Reproduce every line of the records below verbatim, without altering any name, code, or coordinate.

## begin Data supplied

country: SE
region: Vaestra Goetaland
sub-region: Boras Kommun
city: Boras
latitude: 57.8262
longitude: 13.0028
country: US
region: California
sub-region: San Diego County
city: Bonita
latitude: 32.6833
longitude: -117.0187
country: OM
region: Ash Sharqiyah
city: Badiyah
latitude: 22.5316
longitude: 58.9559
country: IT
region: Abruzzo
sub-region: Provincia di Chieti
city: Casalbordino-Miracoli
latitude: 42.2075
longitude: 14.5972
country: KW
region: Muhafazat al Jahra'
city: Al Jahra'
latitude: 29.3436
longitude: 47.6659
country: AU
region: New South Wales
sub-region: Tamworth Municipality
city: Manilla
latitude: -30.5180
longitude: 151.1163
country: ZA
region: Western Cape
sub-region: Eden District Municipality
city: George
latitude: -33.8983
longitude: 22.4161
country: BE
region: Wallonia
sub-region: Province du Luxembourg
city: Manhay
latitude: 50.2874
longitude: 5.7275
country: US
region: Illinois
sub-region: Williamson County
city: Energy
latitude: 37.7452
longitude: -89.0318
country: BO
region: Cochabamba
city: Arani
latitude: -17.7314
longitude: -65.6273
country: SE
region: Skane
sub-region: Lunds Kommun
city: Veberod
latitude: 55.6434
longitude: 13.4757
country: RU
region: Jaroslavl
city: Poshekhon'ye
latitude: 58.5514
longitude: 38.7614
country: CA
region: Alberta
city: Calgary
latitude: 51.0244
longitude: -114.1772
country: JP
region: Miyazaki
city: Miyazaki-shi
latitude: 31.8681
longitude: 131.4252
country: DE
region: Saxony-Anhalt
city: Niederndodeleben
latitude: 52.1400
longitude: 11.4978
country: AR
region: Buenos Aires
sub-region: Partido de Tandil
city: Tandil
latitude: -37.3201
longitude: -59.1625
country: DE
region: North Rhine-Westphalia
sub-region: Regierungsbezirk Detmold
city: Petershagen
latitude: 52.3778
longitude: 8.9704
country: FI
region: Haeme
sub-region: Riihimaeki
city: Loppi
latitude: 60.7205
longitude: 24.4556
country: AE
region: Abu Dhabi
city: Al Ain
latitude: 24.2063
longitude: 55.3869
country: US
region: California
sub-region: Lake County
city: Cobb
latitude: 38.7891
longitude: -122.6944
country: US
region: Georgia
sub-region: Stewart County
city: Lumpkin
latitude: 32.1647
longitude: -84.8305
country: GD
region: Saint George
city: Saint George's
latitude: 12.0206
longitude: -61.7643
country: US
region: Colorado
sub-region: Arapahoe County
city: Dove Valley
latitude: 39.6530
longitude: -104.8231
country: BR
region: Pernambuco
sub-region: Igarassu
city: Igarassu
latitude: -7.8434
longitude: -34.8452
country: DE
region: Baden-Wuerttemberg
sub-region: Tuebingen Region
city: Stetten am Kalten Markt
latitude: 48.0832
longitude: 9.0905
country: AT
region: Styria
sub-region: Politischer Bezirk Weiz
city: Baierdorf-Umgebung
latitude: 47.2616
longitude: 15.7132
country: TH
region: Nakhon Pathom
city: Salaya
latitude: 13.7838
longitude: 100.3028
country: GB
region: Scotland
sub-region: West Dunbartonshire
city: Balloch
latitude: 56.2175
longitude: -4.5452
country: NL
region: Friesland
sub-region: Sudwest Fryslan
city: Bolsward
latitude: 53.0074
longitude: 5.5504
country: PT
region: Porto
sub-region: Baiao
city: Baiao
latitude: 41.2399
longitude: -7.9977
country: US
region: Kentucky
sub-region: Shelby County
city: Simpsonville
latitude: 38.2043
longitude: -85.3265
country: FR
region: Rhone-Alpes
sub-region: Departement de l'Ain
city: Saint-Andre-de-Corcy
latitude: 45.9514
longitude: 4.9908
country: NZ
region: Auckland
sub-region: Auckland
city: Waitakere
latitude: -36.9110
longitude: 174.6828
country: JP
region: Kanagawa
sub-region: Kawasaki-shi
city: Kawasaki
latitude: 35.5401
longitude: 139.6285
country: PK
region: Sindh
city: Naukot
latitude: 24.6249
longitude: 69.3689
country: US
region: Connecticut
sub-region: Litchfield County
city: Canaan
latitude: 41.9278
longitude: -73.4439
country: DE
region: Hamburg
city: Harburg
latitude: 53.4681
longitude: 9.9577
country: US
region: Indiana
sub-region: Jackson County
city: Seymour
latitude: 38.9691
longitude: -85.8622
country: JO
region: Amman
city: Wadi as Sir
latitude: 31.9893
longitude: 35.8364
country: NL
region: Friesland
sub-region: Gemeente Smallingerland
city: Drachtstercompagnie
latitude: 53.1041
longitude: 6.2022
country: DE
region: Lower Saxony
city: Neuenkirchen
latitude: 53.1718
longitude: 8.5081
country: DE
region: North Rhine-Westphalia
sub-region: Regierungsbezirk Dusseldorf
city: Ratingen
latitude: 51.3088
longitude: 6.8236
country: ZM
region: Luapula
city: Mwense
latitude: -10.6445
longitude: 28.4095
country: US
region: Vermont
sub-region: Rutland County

## end Data supplied

- [Worked answer]
country: SE
region: Vaestra Goetaland
sub-region: Boras Kommun
city: Boras
latitude: 57.8262
longitude: 13.0028
country: US
region: California
sub-region: San Diego County
city: Bonita
latitude: 32.6833
longitude: -117.0187
country: OM
region: Ash Sharqiyah
city: Badiyah
latitude: 22.5316
longitude: 58.9559
country: IT
region: Abruzzo
sub-region: Provincia di Chieti
city: Casalbordino-Miracoli
latitude: 42.2075
longitude: 14.5972
country: KW
region: Muhafazat al Jahra'
city: Al Jahra'
latitude: 29.3436
longitude: 47.6659
country: AU
region: New South Wales
sub-region: Tamworth Municipality
city: Manilla
latitude: -30.5180
longitude: 151.1163
country: ZA
region: Western Cape
sub-region: Eden District Municipality
city: George
latitude: -33.8983
longitude: 22.4161
country: BE
region: Wallonia
sub-region: Province du Luxembourg
city: Manhay
latitude: 50.2874
longitude: 5.7275
country: US
region: Illinois
sub-region: Williamson County
city: Energy
latitude: 37.7452
longitude: -89.0318
country: BO
region: Cochabamba
city: Arani
latitude: -17.7314
longitude: -65.6273
country: SE
region: Skane
sub-region: Lunds Kommun
city: Veberod
latitude: 55.6434
longitude: 13.4757
country: RU
region: Jaroslavl
city: Poshekhon'ye
latitude: 58.5514
longitude: 38.7614
country: CA
region: Alberta
city: Calgary
latitude: 51.0244
longitude: -114.1772
country: JP
region: Miyazaki
city: Miyazaki-shi
latitude: 31.8681
longitude: 131.4252
country: DE
region: Saxony-Anhalt
city: Niederndodeleben
latitude: 52.1400
longitude: 11.4978
country: AR
region: Buenos Aires
sub-region: Partido de Tandil
city: Tandil
latitude: -37.3201
longitude: -59.1625
country: DE
region: North Rhine-Westphalia
sub-region: Regierungsbezirk Detmold
city: Petershagen
latitude: 52.3778
longitude: 8.9704
country: FI
region: Haeme
sub-region: Riihimaeki
city: Loppi
latitude: 60.7205
longitude: 24.4556
country: AE
region: Abu Dhabi
city: Al Ain
latitude: 24.2063
longitude: 55.3869
country: US
region: California
sub-region: Lake County
city: Cobb
latitude: 38.7891
longitude: -122.6944
country: US
region: Georgia
sub-region: Stewart County
city: Lumpkin
latitude: 32.1647
longitude: -84.8305
country: GD
region: Saint George
city: Saint George's
latitude: 12.0206
longitude: -61.7643
country: US
region: Colorado
sub-region: Arapahoe County
city: Dove Valley
latitude: 39.6530
longitude: -104.8231
country: BR
region: Pernambuco
sub-region: Igarassu
city: Igarassu
latitude: -7.8434
longitude: -34.8452
country: DE
region: Baden-Wuerttemberg
sub-region: Tuebingen Region
city: Stetten am Kalten Markt
latitude: 48.0832
longitude: 9.0905
country: AT
region: Styria
sub-region: Politischer Bezirk Weiz
city: Baierdorf-Umgebung
latitude: 47.2616
longitude: 15.7132
country: TH
region: Nakhon Pathom
city: Salaya
latitude: 13.7838
longitude: 100.3028
country: GB
region: Scotland
sub-region: West Dunbartonshire
city: Balloch
latitude: 56.2175
longitude: -4.5452
country: NL
region: Friesland
sub-region: Sudwest Fryslan
city: Bolsward
latitude: 53.0074
longitude: 5.5504
country: PT
region: Porto
sub-region: Baiao
city: Baiao
latitude: 41.2399
longitude: -7.9977
country: US
region: Kentucky
sub-region: Shelby County
city: Simpsonville
latitude: 38.2043
longitude: -85.3265
country: FR
region: Rhone-Alpes
sub-region: Departement de l'Ain
city: Saint-Andre-de-Corcy
latitude: 45.9514
longitude: 4.9908
country: NZ
region: Auckland
sub-region: Auckland
city: Waitakere
latitude: -36.9110
longitude: 174.6828
country: JP
region: Kanagawa
sub-region: Kawasaki-shi
city: Kawasaki
latitude: 35.5401
longitude: 139.6285
country: PK
region: Sindh
city: Naukot
latitude: 24.6249
longitude: 69.3689
country: US
region: Connecticut
sub-region: Litchfield County
city: Canaan
latitude: 41.9278
longitude: -73.4439
country: DE
region: Hamburg
city: Harburg
latitude: 53.4681
longitude: 9.9577
country: US
region: Indiana
sub-region: Jackson County
city: Seymour
latitude: 38.9691
longitude: -85.8622
country: JO
region: Amman
city: Wadi as Sir
latitude: 31.9893
longitude: 35.8364
country: NL
region: Friesland
sub-region: Gemeente Smallingerland
city: Drachtstercompagnie
latitude: 53.1041
longitude: 6.2022
country: DE
region: Lower Saxony
city: Neuenkirchen
latitude: 53.1718
longitude: 8.5081
country: DE
region: North Rhine-Westphalia
sub-region: Regierungsbezirk Dusseldorf
city: Ratingen
latitude: 51.3088
longitude: 6.8236
country: ZM
region: Luapula
city: Mwense
latitude: -10.6445
longitude: 28.4095
country: US
region: Vermont
sub-region: Rutland County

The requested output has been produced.